[Assignment]
The answer must be the complete listing, reproduced exactly.

··········

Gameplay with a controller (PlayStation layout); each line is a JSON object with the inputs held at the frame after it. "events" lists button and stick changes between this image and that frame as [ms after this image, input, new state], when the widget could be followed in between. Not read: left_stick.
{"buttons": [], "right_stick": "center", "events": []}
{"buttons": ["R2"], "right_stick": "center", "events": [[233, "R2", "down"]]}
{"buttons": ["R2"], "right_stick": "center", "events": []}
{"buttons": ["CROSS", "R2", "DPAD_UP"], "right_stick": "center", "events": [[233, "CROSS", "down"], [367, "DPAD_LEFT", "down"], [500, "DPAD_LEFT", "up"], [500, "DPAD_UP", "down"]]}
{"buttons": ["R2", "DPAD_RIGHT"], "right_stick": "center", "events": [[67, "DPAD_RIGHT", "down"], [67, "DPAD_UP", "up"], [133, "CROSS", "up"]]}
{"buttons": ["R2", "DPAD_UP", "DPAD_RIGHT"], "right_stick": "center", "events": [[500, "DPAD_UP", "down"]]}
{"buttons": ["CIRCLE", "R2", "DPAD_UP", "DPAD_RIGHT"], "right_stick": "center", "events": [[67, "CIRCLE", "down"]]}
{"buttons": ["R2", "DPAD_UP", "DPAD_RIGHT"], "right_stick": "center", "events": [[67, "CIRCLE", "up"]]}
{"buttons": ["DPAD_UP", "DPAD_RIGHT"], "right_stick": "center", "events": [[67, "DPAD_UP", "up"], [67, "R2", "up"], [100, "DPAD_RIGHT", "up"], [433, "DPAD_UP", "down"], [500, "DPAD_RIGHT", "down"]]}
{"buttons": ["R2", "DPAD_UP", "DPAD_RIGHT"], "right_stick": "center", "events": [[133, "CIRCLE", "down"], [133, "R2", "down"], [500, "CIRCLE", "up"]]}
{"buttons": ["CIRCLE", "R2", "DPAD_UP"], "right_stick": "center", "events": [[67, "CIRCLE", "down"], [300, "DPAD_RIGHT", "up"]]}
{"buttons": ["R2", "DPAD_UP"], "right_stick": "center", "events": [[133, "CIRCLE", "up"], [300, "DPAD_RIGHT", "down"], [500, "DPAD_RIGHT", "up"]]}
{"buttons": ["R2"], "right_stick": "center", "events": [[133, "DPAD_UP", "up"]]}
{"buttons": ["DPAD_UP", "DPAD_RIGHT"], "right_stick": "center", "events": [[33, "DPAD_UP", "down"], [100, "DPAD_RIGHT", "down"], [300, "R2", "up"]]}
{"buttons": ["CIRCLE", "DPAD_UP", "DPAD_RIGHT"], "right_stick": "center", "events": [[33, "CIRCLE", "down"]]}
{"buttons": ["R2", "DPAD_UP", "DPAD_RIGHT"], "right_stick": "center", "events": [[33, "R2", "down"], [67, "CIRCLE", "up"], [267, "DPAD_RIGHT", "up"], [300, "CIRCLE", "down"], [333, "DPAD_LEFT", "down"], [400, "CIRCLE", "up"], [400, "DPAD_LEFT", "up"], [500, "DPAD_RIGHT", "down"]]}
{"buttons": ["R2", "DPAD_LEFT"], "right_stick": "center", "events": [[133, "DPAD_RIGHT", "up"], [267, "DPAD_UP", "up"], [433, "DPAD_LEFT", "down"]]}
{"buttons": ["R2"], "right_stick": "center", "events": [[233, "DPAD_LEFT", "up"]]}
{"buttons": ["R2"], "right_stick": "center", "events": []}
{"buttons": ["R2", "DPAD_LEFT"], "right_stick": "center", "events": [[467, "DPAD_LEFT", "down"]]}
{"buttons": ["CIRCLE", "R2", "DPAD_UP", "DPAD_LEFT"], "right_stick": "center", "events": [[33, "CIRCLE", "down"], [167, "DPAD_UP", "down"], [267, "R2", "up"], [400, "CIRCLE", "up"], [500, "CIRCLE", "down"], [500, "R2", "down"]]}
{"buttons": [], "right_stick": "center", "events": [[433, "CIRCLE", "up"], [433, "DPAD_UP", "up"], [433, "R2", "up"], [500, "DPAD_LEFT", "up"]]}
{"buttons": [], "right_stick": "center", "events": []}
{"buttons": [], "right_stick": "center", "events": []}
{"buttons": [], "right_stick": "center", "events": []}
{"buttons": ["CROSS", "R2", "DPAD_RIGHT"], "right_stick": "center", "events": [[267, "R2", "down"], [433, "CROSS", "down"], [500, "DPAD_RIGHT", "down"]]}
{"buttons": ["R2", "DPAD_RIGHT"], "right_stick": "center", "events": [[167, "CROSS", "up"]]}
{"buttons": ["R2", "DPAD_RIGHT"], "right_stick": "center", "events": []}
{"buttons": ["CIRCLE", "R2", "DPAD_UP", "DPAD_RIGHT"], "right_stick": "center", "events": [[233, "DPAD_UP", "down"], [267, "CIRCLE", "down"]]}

··········

[Result]
Gameplay with a controller (PlayStation layout); each line is a JSON object with the inputs held at the frame after it. "events" lists button and stick changes between this image and that frame as [ms after this image, input, new state], when the widget could be followed in between. Not read: left_stick.
{"buttons": [], "right_stick": "center", "events": []}
{"buttons": ["R2"], "right_stick": "center", "events": [[233, "R2", "down"]]}
{"buttons": ["R2"], "right_stick": "center", "events": []}
{"buttons": ["CROSS", "R2", "DPAD_UP"], "right_stick": "center", "events": [[233, "CROSS", "down"], [367, "DPAD_LEFT", "down"], [500, "DPAD_LEFT", "up"], [500, "DPAD_UP", "down"]]}
{"buttons": ["R2", "DPAD_RIGHT"], "right_stick": "center", "events": [[67, "DPAD_RIGHT", "down"], [67, "DPAD_UP", "up"], [133, "CROSS", "up"]]}
{"buttons": ["R2", "DPAD_UP", "DPAD_RIGHT"], "right_stick": "center", "events": [[500, "DPAD_UP", "down"]]}
{"buttons": ["CIRCLE", "R2", "DPAD_UP", "DPAD_RIGHT"], "right_stick": "center", "events": [[67, "CIRCLE", "down"]]}
{"buttons": ["R2", "DPAD_UP", "DPAD_RIGHT"], "right_stick": "center", "events": [[67, "CIRCLE", "up"]]}
{"buttons": ["DPAD_UP", "DPAD_RIGHT"], "right_stick": "center", "events": [[67, "DPAD_UP", "up"], [67, "R2", "up"], [100, "DPAD_RIGHT", "up"], [433, "DPAD_UP", "down"], [500, "DPAD_RIGHT", "down"]]}
{"buttons": ["R2", "DPAD_UP", "DPAD_RIGHT"], "right_stick": "center", "events": [[133, "CIRCLE", "down"], [133, "R2", "down"], [500, "CIRCLE", "up"]]}
{"buttons": ["CIRCLE", "R2", "DPAD_UP"], "right_stick": "center", "events": [[67, "CIRCLE", "down"], [300, "DPAD_RIGHT", "up"]]}
{"buttons": ["R2", "DPAD_UP"], "right_stick": "center", "events": [[133, "CIRCLE", "up"], [300, "DPAD_RIGHT", "down"], [500, "DPAD_RIGHT", "up"]]}
{"buttons": ["R2"], "right_stick": "center", "events": [[133, "DPAD_UP", "up"]]}
{"buttons": ["DPAD_UP", "DPAD_RIGHT"], "right_stick": "center", "events": [[33, "DPAD_UP", "down"], [100, "DPAD_RIGHT", "down"], [300, "R2", "up"]]}
{"buttons": ["CIRCLE", "DPAD_UP", "DPAD_RIGHT"], "right_stick": "center", "events": [[33, "CIRCLE", "down"]]}
{"buttons": ["R2", "DPAD_UP", "DPAD_RIGHT"], "right_stick": "center", "events": [[33, "R2", "down"], [67, "CIRCLE", "up"], [267, "DPAD_RIGHT", "up"], [300, "CIRCLE", "down"], [333, "DPAD_LEFT", "down"], [400, "CIRCLE", "up"], [400, "DPAD_LEFT", "up"], [500, "DPAD_RIGHT", "down"]]}
{"buttons": ["R2", "DPAD_LEFT"], "right_stick": "center", "events": [[133, "DPAD_RIGHT", "up"], [267, "DPAD_UP", "up"], [433, "DPAD_LEFT", "down"]]}
{"buttons": ["R2"], "right_stick": "center", "events": [[233, "DPAD_LEFT", "up"]]}
{"buttons": ["R2"], "right_stick": "center", "events": []}
{"buttons": ["R2", "DPAD_LEFT"], "right_stick": "center", "events": [[467, "DPAD_LEFT", "down"]]}
{"buttons": ["CIRCLE", "R2", "DPAD_UP", "DPAD_LEFT"], "right_stick": "center", "events": [[33, "CIRCLE", "down"], [167, "DPAD_UP", "down"], [267, "R2", "up"], [400, "CIRCLE", "up"], [500, "CIRCLE", "down"], [500, "R2", "down"]]}
{"buttons": [], "right_stick": "center", "events": [[433, "CIRCLE", "up"], [433, "DPAD_UP", "up"], [433, "R2", "up"], [500, "DPAD_LEFT", "up"]]}
{"buttons": [], "right_stick": "center", "events": []}
{"buttons": [], "right_stick": "center", "events": []}
{"buttons": [], "right_stick": "center", "events": []}
{"buttons": ["CROSS", "R2", "DPAD_RIGHT"], "right_stick": "center", "events": [[267, "R2", "down"], [433, "CROSS", "down"], [500, "DPAD_RIGHT", "down"]]}
{"buttons": ["R2", "DPAD_RIGHT"], "right_stick": "center", "events": [[167, "CROSS", "up"]]}
{"buttons": ["R2", "DPAD_RIGHT"], "right_stick": "center", "events": []}
{"buttons": ["CIRCLE", "R2", "DPAD_UP", "DPAD_RIGHT"], "right_stick": "center", "events": [[233, "DPAD_UP", "down"], [267, "CIRCLE", "down"]]}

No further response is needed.